What this task involves = Once the line containing "på kändisars liv" is found in the records below, return it and each following line exactly, up to and including the line containing "предпочитающих механическое управление, для", and nothing else.

START Material for this exercise

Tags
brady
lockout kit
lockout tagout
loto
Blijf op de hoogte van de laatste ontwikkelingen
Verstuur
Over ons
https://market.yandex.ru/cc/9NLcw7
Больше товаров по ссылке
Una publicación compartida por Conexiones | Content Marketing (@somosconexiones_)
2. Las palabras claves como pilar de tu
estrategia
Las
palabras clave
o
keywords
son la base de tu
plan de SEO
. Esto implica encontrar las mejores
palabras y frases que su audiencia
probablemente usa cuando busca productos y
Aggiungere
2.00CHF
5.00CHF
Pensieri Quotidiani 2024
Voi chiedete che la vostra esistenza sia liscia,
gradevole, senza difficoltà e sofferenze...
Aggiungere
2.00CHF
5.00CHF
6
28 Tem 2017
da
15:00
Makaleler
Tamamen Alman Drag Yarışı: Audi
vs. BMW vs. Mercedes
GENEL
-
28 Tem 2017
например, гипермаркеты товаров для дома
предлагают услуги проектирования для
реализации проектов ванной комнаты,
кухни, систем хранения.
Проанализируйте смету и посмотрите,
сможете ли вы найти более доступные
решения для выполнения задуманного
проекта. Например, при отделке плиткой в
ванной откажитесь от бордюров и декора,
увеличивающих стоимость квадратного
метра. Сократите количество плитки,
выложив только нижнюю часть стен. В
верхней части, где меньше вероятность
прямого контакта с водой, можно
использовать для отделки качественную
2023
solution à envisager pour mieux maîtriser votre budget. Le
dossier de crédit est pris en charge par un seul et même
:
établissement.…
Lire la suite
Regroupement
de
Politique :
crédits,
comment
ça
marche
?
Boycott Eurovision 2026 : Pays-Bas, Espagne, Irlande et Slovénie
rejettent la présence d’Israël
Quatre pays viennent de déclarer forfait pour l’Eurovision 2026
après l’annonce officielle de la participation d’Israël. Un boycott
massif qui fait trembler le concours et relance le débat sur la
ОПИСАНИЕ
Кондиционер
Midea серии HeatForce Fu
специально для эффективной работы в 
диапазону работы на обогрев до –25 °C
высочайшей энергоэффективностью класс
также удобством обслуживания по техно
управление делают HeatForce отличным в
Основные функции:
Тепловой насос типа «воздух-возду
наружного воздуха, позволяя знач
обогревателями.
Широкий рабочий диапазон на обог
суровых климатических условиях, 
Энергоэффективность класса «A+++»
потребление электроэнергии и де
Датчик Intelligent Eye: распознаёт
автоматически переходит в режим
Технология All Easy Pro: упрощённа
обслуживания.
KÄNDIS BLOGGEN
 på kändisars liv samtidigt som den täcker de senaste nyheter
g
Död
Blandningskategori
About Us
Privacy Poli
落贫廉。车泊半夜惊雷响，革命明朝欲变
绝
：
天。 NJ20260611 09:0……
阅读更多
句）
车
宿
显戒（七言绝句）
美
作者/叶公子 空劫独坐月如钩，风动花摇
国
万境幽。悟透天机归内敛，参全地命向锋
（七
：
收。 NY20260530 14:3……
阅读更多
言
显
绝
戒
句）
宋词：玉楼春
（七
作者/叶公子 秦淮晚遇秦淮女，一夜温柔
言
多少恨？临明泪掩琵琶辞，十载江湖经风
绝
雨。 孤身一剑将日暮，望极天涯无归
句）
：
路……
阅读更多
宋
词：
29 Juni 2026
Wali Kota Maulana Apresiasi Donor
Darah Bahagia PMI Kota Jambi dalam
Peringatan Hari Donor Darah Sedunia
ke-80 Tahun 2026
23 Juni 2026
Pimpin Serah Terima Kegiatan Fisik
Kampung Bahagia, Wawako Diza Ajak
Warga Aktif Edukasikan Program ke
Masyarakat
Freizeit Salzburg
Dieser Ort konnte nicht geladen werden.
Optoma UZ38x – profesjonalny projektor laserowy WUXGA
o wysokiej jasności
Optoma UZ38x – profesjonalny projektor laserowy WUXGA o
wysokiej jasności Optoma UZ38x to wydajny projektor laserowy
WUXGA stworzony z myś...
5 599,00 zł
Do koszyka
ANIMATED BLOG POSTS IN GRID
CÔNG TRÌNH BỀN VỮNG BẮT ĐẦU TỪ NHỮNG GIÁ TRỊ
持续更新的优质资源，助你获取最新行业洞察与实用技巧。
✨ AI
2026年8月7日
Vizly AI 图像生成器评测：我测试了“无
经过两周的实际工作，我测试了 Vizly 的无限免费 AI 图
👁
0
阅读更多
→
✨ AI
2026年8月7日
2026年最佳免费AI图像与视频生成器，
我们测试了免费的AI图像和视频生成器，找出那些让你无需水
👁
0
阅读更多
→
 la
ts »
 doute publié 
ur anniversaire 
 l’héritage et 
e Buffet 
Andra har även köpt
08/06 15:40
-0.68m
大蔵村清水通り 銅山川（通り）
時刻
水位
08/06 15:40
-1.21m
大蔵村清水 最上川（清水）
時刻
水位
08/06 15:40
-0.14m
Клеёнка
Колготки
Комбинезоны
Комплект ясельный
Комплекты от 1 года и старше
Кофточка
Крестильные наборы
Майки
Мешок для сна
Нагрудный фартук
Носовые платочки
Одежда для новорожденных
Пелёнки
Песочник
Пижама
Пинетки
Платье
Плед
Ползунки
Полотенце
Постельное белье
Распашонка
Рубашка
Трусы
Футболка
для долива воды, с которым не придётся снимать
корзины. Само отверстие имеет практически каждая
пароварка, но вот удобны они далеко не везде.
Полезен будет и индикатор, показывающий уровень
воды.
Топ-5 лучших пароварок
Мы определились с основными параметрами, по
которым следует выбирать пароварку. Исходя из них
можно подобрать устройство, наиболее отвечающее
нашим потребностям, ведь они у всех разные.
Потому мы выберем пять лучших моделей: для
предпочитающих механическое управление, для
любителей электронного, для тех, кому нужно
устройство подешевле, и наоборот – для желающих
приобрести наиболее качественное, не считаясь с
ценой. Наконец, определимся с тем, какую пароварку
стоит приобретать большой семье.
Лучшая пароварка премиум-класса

END Material for this exercise

Response to the task =
 på kändisars liv samtidigt som den täcker de senaste nyheter
g
Död
Blandningskategori
About Us
Privacy Poli
落贫廉。车泊半夜惊雷响，革命明朝欲变
绝
：
天。 NJ20260611 09:0……
阅读更多
句）
车
宿
显戒（七言绝句）
美
作者/叶公子 空劫独坐月如钩，风动花摇
国
万境幽。悟透天机归内敛，参全地命向锋
（七
：
收。 NY20260530 14:3……
阅读更多
言
显
绝
戒
句）
宋词：玉楼春
（七
作者/叶公子 秦淮晚遇秦淮女，一夜温柔
言
多少恨？临明泪掩琵琶辞，十载江湖经风
绝
雨。 孤身一剑将日暮，望极天涯无归
句）
：
路……
阅读更多
宋
词：
29 Juni 2026
Wali Kota Maulana Apresiasi Donor
Darah Bahagia PMI Kota Jambi dalam
Peringatan Hari Donor Darah Sedunia
ke-80 Tahun 2026
23 Juni 2026
Pimpin Serah Terima Kegiatan Fisik
Kampung Bahagia, Wawako Diza Ajak
Warga Aktif Edukasikan Program ke
Masyarakat
Freizeit Salzburg
Dieser Ort konnte nicht geladen werden.
Optoma UZ38x – profesjonalny projektor laserowy WUXGA
o wysokiej jasności
Optoma UZ38x – profesjonalny projektor laserowy WUXGA o
wysokiej jasności Optoma UZ38x to wydajny projektor laserowy
WUXGA stworzony z myś...
5 599,00 zł
Do koszyka
ANIMATED BLOG POSTS IN GRID
CÔNG TRÌNH BỀN VỮNG BẮT ĐẦU TỪ NHỮNG GIÁ TRỊ
持续更新的优质资源，助你获取最新行业洞察与实用技巧。
✨ AI
2026年8月7日
Vizly AI 图像生成器评测：我测试了“无
经过两周的实际工作，我测试了 Vizly 的无限免费 AI 图
👁
0
阅读更多
→
✨ AI
2026年8月7日
2026年最佳免费AI图像与视频生成器，
我们测试了免费的AI图像和视频生成器，找出那些让你无需水
👁
0
阅读更多
→
 la
ts »
 doute publié 
ur anniversaire 
 l’héritage et 
e Buffet 
Andra har även köpt
08/06 15:40
-0.68m
大蔵村清水通り 銅山川（通り）
時刻
水位
08/06 15:40
-1.21m
大蔵村清水 最上川（清水）
時刻
水位
08/06 15:40
-0.14m
Клеёнка
Колготки
Комбинезоны
Комплект ясельный
Комплекты от 1 года и старше
Кофточка
Крестильные наборы
Майки
Мешок для сна
Нагрудный фартук
Носовые платочки
Одежда для новорожденных
Пелёнки
Песочник
Пижама
Пинетки
Платье
Плед
Ползунки
Полотенце
Постельное белье
Распашонка
Рубашка
Трусы
Футболка
для долива воды, с которым не придётся снимать
корзины. Само отверстие имеет практически каждая
пароварка, но вот удобны они далеко не везде.
Полезен будет и индикатор, показывающий уровень
воды.
Топ-5 лучших пароварок
Мы определились с основными параметрами, по
которым следует выбирать пароварку. Исходя из них
можно подобрать устройство, наиболее отвечающее
нашим потребностям, ведь они у всех разные.
Потому мы выберем пять лучших моделей: для
предпочитающих механическое управление, для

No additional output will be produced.